I don't know if my dog is picky or sometimes she just doesn't feel like eating but she's on and off with her desire to eat. I put garlic in her food to entice her to eat and, by recommendation from the vet, have started soaking it down since apparently some dogs like it like that. *Shrugs* I mean, she's been eating it so I guess it's working... although, this could just be one of her "hungry weeks."


----------



## UConnGSD (May 19, 2008)

Wolfie's very picky too. That's why I buy only the small bags of kibble (< 5 lbs). He's very enthusiastic in the beginning and then kind of like what sprzybyl says about her dog. I am beginning to think this is a breed thing. All of the GSDs that I have known personally in my life so far were picky eaters. One thing is guaranteed though -- he will never be a piggy.


----------



## Doc (Jan 13, 2009)

I have a gsd that is extremely picky. I have another that will eat anything/everything. I use to worry about my one picky eater when she would nibble for 5 or 6 days. She maintained her weight and energy level just fine. I started feeding her way less and she started feeding more regular. She eats 1/2 of what she use to but is very healthy and active. It use to bother me to no end, but now I just know she will eat when she is hungry.


----------



## Lauri & The Gang (Jun 28, 2001)

Guess I've been lucky. None of my GSDs (4 deceased, 1 current) have been what I would call picky eaters or have sensitive stomachs.


----------



## BlackGSD (Jan 4, 2005)

> Originally Posted By: RavenSophi I mean you can put anything in front of a Great Dane/Maltese/Boerboel and they'll slobber it up!


.

All of the GSDs I have ever had were like this.^


----------



## Lucy Dog (Aug 10, 2008)

Stop giving that egg. Youre giving the option to eat somethign like they better than their kibble so theyre going to eat what they like. Just feed the kibble with some water if you'd like to make it a little more appealing and thats it. 
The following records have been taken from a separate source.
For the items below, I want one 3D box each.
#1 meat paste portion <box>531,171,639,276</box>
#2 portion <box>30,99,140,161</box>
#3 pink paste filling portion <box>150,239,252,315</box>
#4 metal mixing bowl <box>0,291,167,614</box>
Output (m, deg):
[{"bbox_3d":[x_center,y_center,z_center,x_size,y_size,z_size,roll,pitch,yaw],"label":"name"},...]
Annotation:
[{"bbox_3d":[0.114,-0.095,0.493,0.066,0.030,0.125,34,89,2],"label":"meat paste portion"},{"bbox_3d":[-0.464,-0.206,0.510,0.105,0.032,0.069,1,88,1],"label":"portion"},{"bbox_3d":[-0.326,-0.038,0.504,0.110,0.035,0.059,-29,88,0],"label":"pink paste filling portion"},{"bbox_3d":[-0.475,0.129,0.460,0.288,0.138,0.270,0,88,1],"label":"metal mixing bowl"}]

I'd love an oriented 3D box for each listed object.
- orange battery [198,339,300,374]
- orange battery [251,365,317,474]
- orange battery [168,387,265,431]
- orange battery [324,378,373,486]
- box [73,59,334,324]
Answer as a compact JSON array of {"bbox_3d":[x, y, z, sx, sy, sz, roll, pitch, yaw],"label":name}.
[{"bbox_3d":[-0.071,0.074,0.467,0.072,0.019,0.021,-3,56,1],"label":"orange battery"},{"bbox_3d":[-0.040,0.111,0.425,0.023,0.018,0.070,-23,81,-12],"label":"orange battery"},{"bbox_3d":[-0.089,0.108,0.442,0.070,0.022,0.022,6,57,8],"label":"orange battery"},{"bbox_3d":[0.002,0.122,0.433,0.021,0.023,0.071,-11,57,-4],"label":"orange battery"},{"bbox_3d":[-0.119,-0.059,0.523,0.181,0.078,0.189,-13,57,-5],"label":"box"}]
When you feed just put the food bowl down and give your dog 10 minutes to eat and if he doesnt want anything, pick the bowl up and don't give him the option to eat until the next meal time comes around. Do this at the same time every day - dogs love routines. 

If you have a healthy dog, they will not starve themselves and will eventually start eating. This will get your dog to eat when meal time comes. If he doesnt eat after some time, it's vet time. It worked with my picky eater, now shes a vacuum cleaner when meal time comes.


----------